897 Das Kloster St. Gallen lässt, um die seelsorgerische Betreuung zu gewährleisten, auf dem „Chilebückli” in Oberstammheim das Galluskirchlein erbauen.
898 13. Oktober
Abtbischof Salomo von Konstanz bestätigt auf dem Irahügel neben seinem Haus den Bau einer
Hofkirche (St. Mangen).
898 Salomo III., Bischof von Konstanz, schenkt dem neugegründeten Chorherrenstift St. Mangen zu St. Gallen den Ort Bernhardzell.

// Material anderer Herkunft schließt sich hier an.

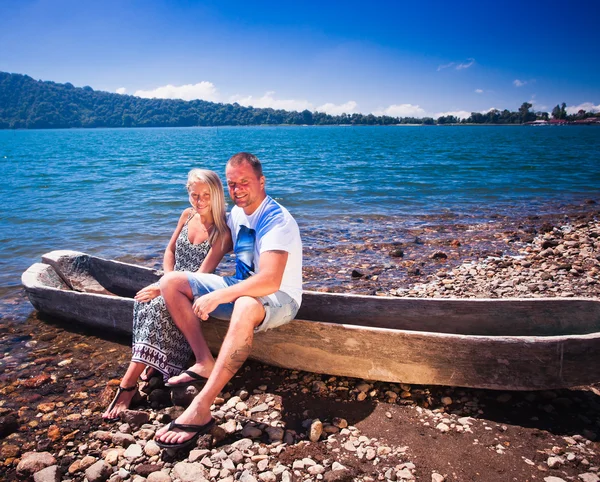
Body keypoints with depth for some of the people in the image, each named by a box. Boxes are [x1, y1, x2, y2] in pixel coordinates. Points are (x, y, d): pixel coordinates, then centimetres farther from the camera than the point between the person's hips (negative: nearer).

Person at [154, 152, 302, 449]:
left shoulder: (276, 220, -21)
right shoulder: (236, 213, 5)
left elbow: (270, 281, -34)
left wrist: (217, 297, -34)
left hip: (279, 298, -8)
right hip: (241, 287, 8)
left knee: (246, 306, -45)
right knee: (171, 282, -5)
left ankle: (201, 409, -41)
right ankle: (205, 362, -10)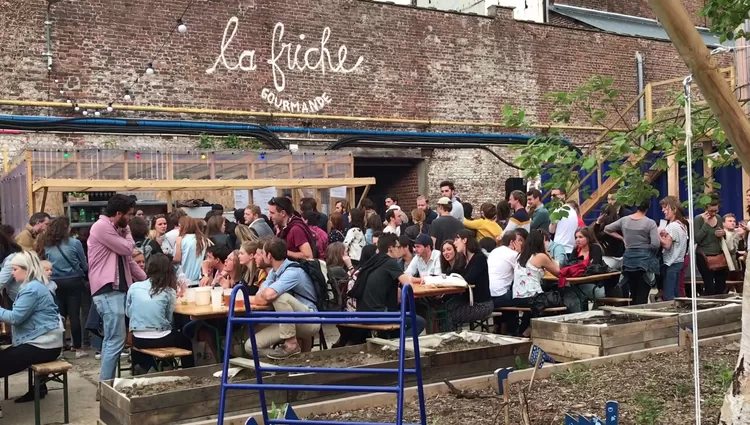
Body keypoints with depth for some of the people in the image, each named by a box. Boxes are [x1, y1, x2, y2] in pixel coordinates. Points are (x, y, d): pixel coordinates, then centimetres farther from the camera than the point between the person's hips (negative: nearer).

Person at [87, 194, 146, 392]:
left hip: (116, 289, 10)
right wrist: (127, 233, 7)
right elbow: (127, 249, -12)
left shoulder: (114, 229, 21)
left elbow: (128, 259, 23)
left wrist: (147, 280, 19)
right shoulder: (101, 227, -10)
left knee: (111, 339, 12)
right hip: (108, 291, -10)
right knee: (116, 340, -12)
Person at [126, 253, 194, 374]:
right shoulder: (169, 292, -5)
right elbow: (168, 318, 1)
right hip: (160, 339, -2)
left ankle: (142, 367, 14)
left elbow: (128, 313, 11)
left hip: (138, 340, 2)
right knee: (187, 342, 27)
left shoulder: (134, 287, 0)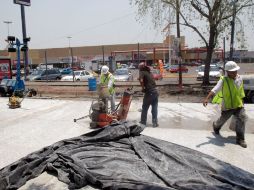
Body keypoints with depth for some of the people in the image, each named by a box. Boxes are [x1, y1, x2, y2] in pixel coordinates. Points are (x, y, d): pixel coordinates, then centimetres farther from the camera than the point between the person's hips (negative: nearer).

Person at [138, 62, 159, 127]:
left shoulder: (142, 72, -5)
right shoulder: (149, 72, 17)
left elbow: (141, 80, -23)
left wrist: (143, 88, -10)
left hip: (149, 93, -6)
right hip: (155, 92, 6)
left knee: (144, 109, 9)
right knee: (154, 109, 13)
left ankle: (143, 123, 18)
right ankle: (155, 123, 18)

898 Tegerunouva gehört zum Besitz der St. Mangenkirche.
900 Die Buchbestände des Klosters werden in einem Fluchtturm (Hartmut-Turm) gelagert.
900 Bischof Salomon von Konstanz erhält den Oberndorfer Königshof mit der Taufkirche (St. Remigius) und gibt ihn an das Kloster St. Gallen, dessen Abt er ebenfalls ist, weiter.
900 bis 908 In dieser Zeit studiert der später als erster durch Kanonisierung heilig gesprochene Ulrich von Auxburg im Kloster St. Gallen.